Companies are “[narrowing] their focus after decades of diversifying their drug portfolios,” write the Wall Street Journal’s Jonathan D. Rockoff, Jeanne Whalen, Marta Falconi and Hester Plumridge in a comprehensive analysis of recent Big Pharma deals.
“It goes back to what they teach in business school,” Lilly CEO John Lechleiter said. “It's understanding what you're good at, what your core competencies are and making sure you're at scale to pursue opportunities in that space.”
Lilly, the WSJ’s writers point out, “has described its Elanco animal-drugs business as a pillar of its future.”
“Deals Fever Grips Pharmaceuticals Industry” is the way the Financial Times characterizes the trend. Yesterday’s announcements “took the total for global pharma transactions so far this year to $140 billion, representing about 13% of total M&A activity, according to data from Dealogic,” write Andrew Ward and Ed Hammond.
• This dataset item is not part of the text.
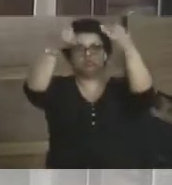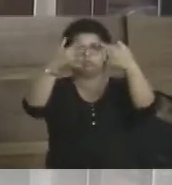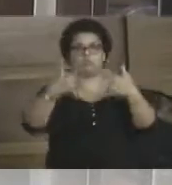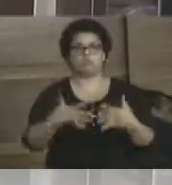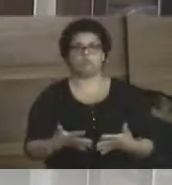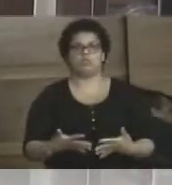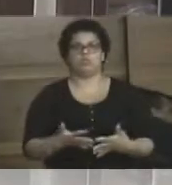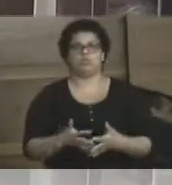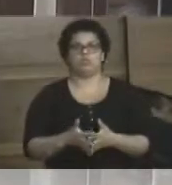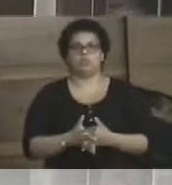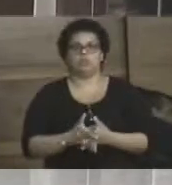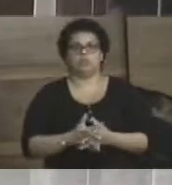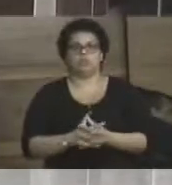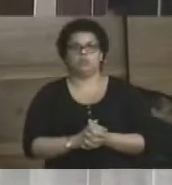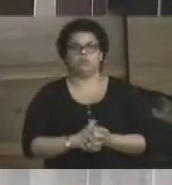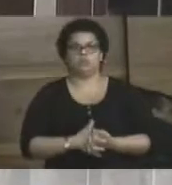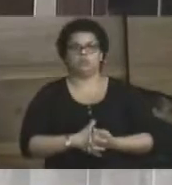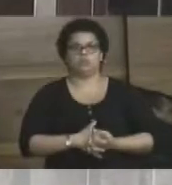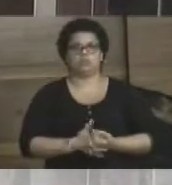esclarecido.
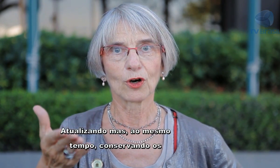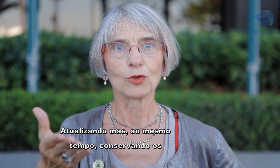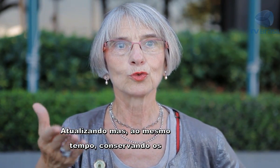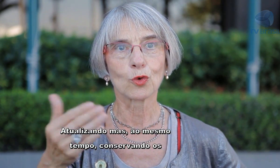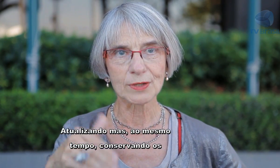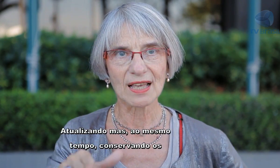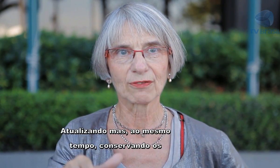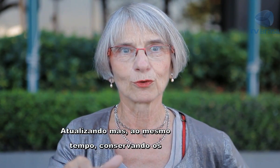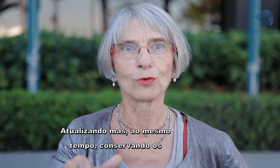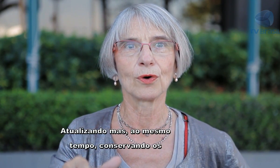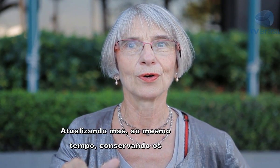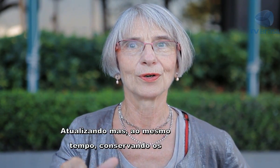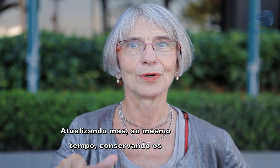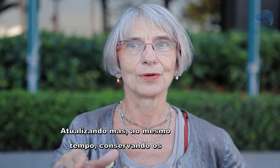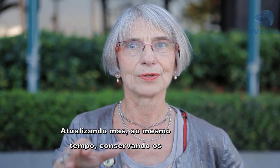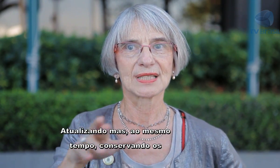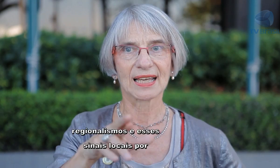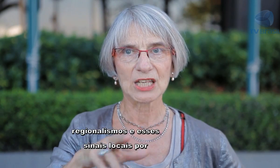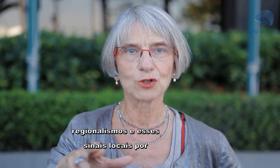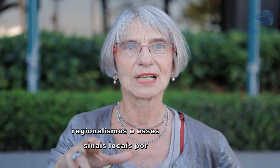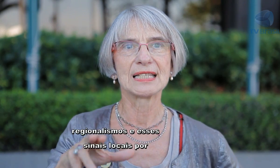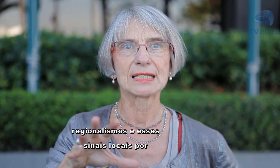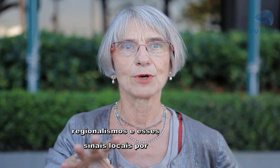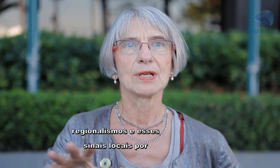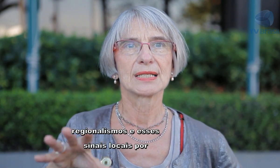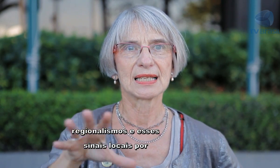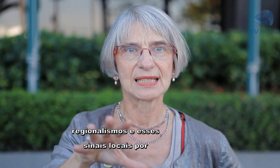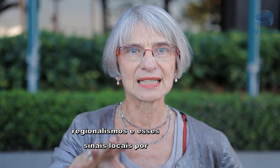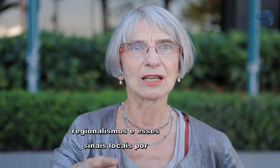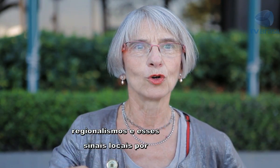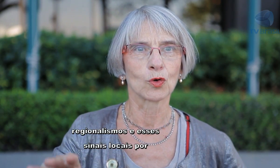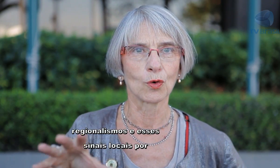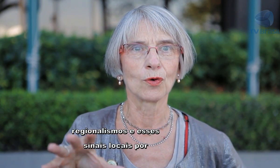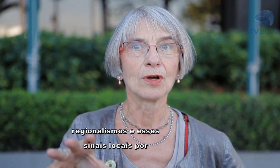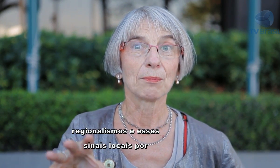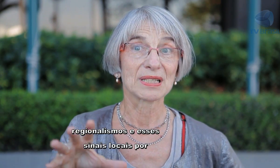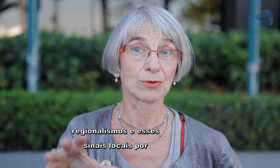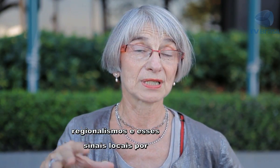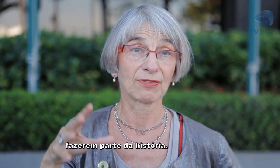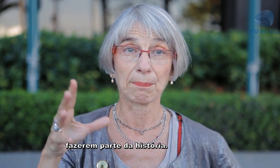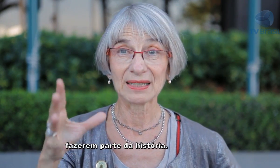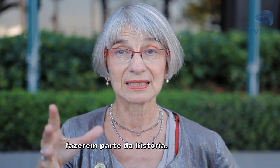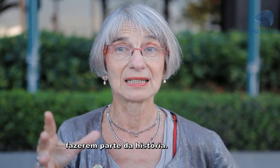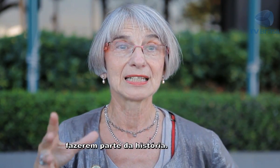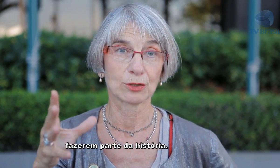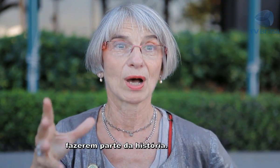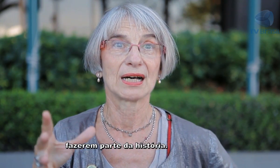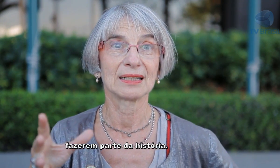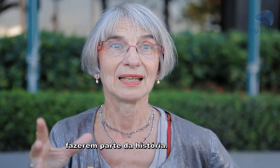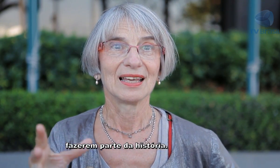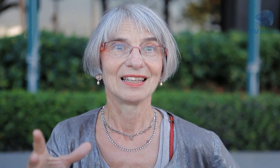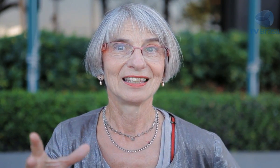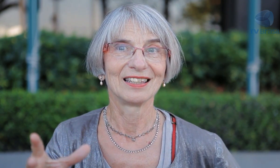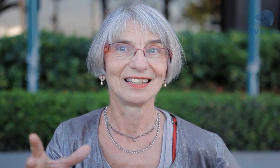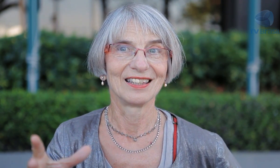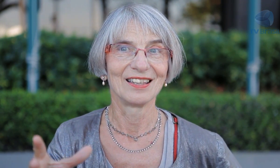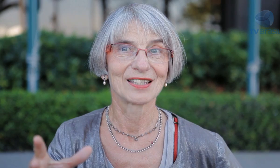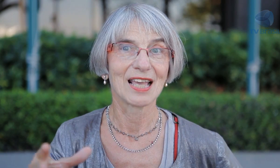Atualizando, mas ao mesmo tempo conservando os regionalismos e esses sinais locais por fazerem parte da história.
That’s second only to telecoms, media and technology deals announced this year.
“The deal tally will rise further still if Valeant Pharmaceuticals and activist investor Bill Ackman succeed in their battle for control of Allergan, the maker of wrinkle treatment Botox,” Ward and Hammond continue. “Allergan claimed to have had no warning about the unsolicited bid, worth $48.1 billion or $160.69 a share on Tuesday, and within hours took drastic steps to thwart the move by adopting a so-called poison pill defense.”
Ackman’s hedge fund, Pershing Square Capital Management, is buying 9.6% of the Canadian-controlled Allergan. Ackman explained his investment in a presentation covered by Quartz’ Max Nisen in which he “cites Valeant as a model of how to allocate capital, benefit from acquisitions, operate with extremely low costs, and use decentralized management to outperform.”
“More deals in the cash-rich industry are expected,” write Michael J. de la Merced, David Gelles and Rachel Abrams in the New York Times’s “Deal Book” blog. “In recent months, Pfizer made a number of informal takeover approaches for AstraZeneca, including one that would have been worth over $100 billion, only to be rebuffed.”
Writing for Market Intelligence Center, Julian Close sees “three very different visions” emerging in the pharmaceutical industry: 1. “Do Everything” (see Pfizer, for example) 2. “Specialize” (Novartis and GlaxoSmithKline being the relevant case in point) and 3. “Own Everybody” (as exemplified by Valeant, which “has been on an absolute buying spree” since 2010).
“If one vision should prove right and the other wrong, we could see a giant fall,” Close writes.
And some spectacular rises, as already de-conditioned Boomers sit around and eat and drink themselves into chronic diseases managed by pills, pills and more pills.